The government argues that Massey waived any objection along these lines, because her counsel conceded that "the current case law says the Court cannot consider the 3553(a) factors when departing below the mandatory minimum." S. Tr. 13. The government also points to counsel’s statement that "there’s five factors that the guidelines tell the Court to look at." S. Tr. 10. These factors, set forth in USSG § 5K1.1, relate only to a defendant’s assistance and do not encompass unrelated history and characteristics of the defendant. We need not decide whether Massey’s comments at sentencing amount to a formal waiver of her argument on appeal. Insofar as Massey argues that some of her history and characteristics are relevant to the assistance that she provided, and that the district court mistakenly failed to consider them, she forfeited that contention at a minimum. Massey did not object to the district court’s statement about the scope of its analysis, so at most we review her present argument for plain error. See United States v. Olano , 507 U.S. 725, 732, 113 S.Ct. 1770, 123 L.Ed.2d 508 (1993).
Massey cannot establish a plain error that warrants relief. It is questionable whether the personal characteristics now raised by Massey were relevant to the significance and usefulness of her assistance or any other assistance-related factor. But even assuming they were pertinent, the district court did not say that it refused to consider them. The court said only that its analysis was limited to considering how Massey’s cooperation was valued, and that it was not permitted to reduce her sentence for unrelated reasons under the guise of cooperation. This was a correct statement of the law.

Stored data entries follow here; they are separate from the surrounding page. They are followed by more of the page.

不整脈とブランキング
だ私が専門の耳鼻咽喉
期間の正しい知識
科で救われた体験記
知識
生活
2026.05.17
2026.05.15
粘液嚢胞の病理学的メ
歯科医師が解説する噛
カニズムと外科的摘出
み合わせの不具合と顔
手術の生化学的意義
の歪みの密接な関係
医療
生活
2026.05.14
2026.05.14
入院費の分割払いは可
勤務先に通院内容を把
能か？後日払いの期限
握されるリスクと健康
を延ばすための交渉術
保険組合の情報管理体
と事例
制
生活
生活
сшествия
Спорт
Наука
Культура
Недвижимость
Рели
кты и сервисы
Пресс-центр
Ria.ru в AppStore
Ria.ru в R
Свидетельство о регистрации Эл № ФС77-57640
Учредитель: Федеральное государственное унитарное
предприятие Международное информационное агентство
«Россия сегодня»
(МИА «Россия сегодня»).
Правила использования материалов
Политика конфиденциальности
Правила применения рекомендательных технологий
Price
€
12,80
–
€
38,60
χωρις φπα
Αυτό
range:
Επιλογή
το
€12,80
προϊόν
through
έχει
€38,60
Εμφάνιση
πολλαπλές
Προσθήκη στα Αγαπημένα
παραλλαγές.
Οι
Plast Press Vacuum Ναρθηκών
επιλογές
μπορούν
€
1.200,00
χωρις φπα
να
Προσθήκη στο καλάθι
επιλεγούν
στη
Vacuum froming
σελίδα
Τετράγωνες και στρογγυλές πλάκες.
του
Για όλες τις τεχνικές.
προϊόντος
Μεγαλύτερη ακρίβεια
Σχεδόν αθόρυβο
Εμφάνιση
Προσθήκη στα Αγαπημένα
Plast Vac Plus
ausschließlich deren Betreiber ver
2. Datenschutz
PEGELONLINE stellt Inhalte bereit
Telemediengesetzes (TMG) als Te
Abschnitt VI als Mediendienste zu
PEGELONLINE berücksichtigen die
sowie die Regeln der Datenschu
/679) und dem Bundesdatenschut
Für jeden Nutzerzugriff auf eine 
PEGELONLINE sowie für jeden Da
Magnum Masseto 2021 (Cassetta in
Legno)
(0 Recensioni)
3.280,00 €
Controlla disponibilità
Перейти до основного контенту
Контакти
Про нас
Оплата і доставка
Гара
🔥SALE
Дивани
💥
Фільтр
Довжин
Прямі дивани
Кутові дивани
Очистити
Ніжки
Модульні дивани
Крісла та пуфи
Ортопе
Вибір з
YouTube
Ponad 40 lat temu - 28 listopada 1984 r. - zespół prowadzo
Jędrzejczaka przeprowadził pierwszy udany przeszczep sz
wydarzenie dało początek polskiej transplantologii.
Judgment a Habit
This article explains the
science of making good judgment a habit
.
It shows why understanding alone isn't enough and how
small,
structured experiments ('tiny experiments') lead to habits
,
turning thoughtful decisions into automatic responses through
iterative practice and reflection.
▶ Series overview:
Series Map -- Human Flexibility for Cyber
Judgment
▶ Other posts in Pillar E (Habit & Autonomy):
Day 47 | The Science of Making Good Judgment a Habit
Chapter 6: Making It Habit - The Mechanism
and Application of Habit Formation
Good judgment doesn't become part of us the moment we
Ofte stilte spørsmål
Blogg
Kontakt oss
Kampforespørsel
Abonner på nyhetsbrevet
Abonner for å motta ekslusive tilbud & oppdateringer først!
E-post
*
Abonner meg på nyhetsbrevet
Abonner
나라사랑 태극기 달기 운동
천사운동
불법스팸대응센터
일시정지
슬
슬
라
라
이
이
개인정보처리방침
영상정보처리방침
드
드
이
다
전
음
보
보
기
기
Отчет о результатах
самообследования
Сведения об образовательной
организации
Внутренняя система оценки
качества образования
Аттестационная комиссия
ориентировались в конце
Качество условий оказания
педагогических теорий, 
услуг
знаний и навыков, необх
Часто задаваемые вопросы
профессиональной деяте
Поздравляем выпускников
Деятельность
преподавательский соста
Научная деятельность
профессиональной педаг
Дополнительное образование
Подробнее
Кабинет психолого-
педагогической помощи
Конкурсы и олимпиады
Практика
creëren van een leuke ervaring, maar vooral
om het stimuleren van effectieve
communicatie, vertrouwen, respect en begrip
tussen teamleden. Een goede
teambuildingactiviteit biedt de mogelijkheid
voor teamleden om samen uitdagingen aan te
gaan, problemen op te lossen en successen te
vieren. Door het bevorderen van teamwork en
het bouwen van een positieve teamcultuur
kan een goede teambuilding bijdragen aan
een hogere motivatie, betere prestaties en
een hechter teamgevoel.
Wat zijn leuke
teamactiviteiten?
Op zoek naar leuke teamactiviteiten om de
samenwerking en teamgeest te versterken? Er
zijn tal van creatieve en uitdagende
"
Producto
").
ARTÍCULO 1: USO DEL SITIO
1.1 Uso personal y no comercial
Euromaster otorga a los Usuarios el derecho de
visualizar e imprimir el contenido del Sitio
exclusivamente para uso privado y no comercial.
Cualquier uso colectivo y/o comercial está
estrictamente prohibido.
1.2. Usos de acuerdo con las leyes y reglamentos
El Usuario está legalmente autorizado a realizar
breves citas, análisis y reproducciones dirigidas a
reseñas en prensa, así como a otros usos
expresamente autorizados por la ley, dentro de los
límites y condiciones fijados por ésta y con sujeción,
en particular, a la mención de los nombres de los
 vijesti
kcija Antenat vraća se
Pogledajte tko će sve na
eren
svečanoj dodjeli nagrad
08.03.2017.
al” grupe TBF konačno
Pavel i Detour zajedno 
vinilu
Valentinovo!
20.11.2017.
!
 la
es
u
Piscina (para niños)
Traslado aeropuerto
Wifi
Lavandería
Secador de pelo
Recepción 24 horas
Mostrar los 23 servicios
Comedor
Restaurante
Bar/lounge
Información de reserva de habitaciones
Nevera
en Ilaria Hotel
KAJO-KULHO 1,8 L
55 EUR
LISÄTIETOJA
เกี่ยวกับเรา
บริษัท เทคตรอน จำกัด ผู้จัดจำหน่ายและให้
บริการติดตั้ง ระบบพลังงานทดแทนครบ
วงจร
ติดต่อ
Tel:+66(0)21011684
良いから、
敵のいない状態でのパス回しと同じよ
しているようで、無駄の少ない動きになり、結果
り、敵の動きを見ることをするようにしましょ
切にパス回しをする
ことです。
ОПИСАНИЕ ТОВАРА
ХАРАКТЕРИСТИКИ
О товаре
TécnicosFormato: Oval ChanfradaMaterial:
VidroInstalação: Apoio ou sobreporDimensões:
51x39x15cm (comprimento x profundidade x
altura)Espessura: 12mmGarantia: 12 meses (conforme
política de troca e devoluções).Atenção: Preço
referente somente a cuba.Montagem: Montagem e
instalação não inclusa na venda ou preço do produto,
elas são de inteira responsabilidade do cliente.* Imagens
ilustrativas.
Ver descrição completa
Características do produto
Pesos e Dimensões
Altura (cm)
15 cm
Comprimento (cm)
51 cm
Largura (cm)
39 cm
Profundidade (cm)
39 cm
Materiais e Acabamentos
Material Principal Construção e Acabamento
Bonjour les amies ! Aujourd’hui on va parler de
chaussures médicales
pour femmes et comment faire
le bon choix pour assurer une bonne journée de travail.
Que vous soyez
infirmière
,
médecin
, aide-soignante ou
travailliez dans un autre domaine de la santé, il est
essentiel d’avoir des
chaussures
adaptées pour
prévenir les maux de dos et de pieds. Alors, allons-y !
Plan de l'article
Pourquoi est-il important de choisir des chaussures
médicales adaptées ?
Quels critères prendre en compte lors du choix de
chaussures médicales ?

Massey has not established that the court refused to consider any assistance-related consideration or that explicit consideration of her preferred factors is reasonably likely to have affected the sentence.
Massey argues alternatively that she is entitled to relief under the First Step Act of 2018. She cites a new provision making a defendant eligible for a sentence below a statutory minimum, without providing substantial assistance, if she does not have more than four criminal history points under the sentencing guidelines and meets other criteria. See 18 U.S.C. § 3553(f). At the time of Massey’s sentencing, the limitation on statutory minimums was available only to defendants with no more than one criminal history point under the guidelines, see id . § 3553(f)(1) (2018), and Massey did not qualify because she registered three points. Massey argues for resentencing under the more favorable provision.
Massey is not entitled to resentencing based on the First Step Act. The Act provides that the amendment to § 3553(f) "shall apply only to a conviction entered on or after the date of enactment of this Act." First Step Act of 2018, Pub. L. No. 115-391, § 402(b), 132 Stat. 5194, 5221. The date of enactment was December 21, 2018. Massey’s conviction was entered no later than October 26, 2018, when the district court entered final judgment after sentencing, so it was not entered "on or after the date of enactment." The new provision thus does not apply in Massey’s case. See United States v. Cabezas-Montano , 949 F.3d 567, 604 n.36 (11th Cir. 2020).
The judgment of the district court is affirmed.